Se lever plus tôt : cette habitude quotidienne pourrait réduire le risque de la maladie de Charcot

Se lever tôt n’est pas seulement une question d’organisation ou de productivité. Selon une vaste étude scientifique portant sur plus de 500 000 adultes, cette habitude pourrait également être liée à une meilleure santé neurologique. Les chercheurs ont en effet observé qu’un chronotype matinal – c’est-à-dire une préférence naturelle pour les activités du matin – serait associé à un risque légèrement plus faible de développer la maladie de Charcot.

Cette maladie rare, aussi appelée sclérose latérale amyotrophique (SLA), reste aujourd’hui incurable. Les résultats de cette étude apportent donc un éclairage intéressant sur les habitudes de vie qui pourraient jouer un rôle dans la prévention.

Une étude massive sur plus de 500 000 personnes

Les conclusions de cette recherche ont été présentées par une équipe dirigée par le Dr Hongfu Li de l’université du Zhejiang en Chine. Les scientifiques ont suivi plus de 500 000 adultes pendant près de quatorze ans afin d’analyser les liens entre le mode de vie, les habitudes de sommeil et le développement de maladies neurologiques.

Les participants ont d’abord été classés selon leur chronotype :

  • environ 277 000 personnes se considéraient comme plutôt matinales
  • près de 166 000 se décrivaient comme noctambules

Au cours de la période de suivi, 675 participants ont développé la maladie de Charcot. Les résultats montrent que les personnes ayant un chronotype matinal présentaient environ 20 % de risque en moins de développer la maladie par rapport aux couche-tard.

Les chercheurs ont pris en compte plusieurs facteurs susceptibles d’influencer les résultats, notamment l’âge, le sexe et l’indice de masse corporelle.
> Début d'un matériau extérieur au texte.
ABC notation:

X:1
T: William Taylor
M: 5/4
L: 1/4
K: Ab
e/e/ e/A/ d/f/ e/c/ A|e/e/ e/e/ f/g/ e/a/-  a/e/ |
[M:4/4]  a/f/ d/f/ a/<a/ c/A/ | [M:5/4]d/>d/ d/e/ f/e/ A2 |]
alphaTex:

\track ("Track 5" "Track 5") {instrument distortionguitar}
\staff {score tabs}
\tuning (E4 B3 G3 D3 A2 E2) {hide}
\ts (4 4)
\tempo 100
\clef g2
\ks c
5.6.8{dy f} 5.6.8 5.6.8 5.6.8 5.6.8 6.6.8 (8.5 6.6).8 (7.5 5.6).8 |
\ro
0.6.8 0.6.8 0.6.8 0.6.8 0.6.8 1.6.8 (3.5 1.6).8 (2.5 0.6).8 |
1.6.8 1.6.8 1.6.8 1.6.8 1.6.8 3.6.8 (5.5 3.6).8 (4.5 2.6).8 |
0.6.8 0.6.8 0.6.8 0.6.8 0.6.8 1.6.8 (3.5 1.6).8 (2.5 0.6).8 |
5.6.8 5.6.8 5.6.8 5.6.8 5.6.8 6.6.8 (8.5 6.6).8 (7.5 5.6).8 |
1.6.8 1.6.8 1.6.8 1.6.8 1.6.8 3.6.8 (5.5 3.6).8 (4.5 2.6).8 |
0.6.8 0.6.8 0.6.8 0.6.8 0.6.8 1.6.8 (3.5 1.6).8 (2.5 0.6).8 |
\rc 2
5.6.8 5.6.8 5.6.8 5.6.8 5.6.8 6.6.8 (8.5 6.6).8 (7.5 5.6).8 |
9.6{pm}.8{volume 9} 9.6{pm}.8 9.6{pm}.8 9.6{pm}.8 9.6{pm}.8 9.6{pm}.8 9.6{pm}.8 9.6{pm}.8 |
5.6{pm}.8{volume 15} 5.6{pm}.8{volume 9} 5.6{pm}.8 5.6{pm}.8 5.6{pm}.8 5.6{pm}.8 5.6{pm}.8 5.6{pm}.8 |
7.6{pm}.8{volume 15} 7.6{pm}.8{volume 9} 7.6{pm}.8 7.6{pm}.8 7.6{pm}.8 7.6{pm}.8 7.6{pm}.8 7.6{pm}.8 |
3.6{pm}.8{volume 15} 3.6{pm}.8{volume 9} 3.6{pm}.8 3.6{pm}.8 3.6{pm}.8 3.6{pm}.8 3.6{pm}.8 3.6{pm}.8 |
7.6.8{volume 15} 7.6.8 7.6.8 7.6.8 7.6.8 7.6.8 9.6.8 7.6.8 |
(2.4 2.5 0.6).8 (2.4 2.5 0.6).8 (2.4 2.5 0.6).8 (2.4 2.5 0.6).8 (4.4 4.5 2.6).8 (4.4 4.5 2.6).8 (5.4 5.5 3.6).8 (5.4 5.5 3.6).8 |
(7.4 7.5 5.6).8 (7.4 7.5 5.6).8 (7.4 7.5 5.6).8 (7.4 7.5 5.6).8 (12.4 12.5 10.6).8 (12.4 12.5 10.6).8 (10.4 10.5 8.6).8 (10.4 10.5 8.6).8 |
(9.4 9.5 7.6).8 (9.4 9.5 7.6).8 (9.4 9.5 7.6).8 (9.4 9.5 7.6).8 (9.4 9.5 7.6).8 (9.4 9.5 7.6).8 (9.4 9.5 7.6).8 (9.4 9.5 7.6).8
Malgré ces ajustements, la différence entre les profils matinaux et nocturnes restait visible.

Dormir entre six et huit heures semble optimal

La durée du sommeil a également été analysée. Les chercheurs ont observé que les personnes dormant entre six et huit heures par nuit présentaient le risque le plus faible.

En dessous de ce seuil, comme au-dessus, la probabilité de développer la maladie augmentait légèrement. Ces résultats confirment une idée déjà largement étudiée : un sommeil équilibré serait l’un des piliers essentiels de la santé du cerveau.

Cependant, les chercheurs rappellent qu’il s’agit d’une association statistique et non d’une preuve directe de causalité.

L’activité physique joue aussi un rôle important

Un autre facteur important ressort de l’étude : l’activité physique. Les scientifiques ont mesuré l’énergie dépensée par les participants à l’aide des MET minutes hebdomadaires, une unité utilisée pour évaluer l’intensité de l’effort.

Les personnes atteignant au moins 600 MET minutes par semaine – soit environ 150 minutes d’activité physique modérée – présentaient un risque 26 % plus faible de développer la sclérose latérale amyotrophique.

Concrètement, cela peut correspondre à des activités simples du quotidien :

  • marcher rapidement 30 minutes par jour, cinq jours par semaine
  • faire du vélo ou nager plusieurs fois par semaine
  • pratiquer des activités dynamiques comme le jardinage ou la danse

Ces habitudes modestes, répétées régulièrement, semblent avoir un impact positif sur la santé globale.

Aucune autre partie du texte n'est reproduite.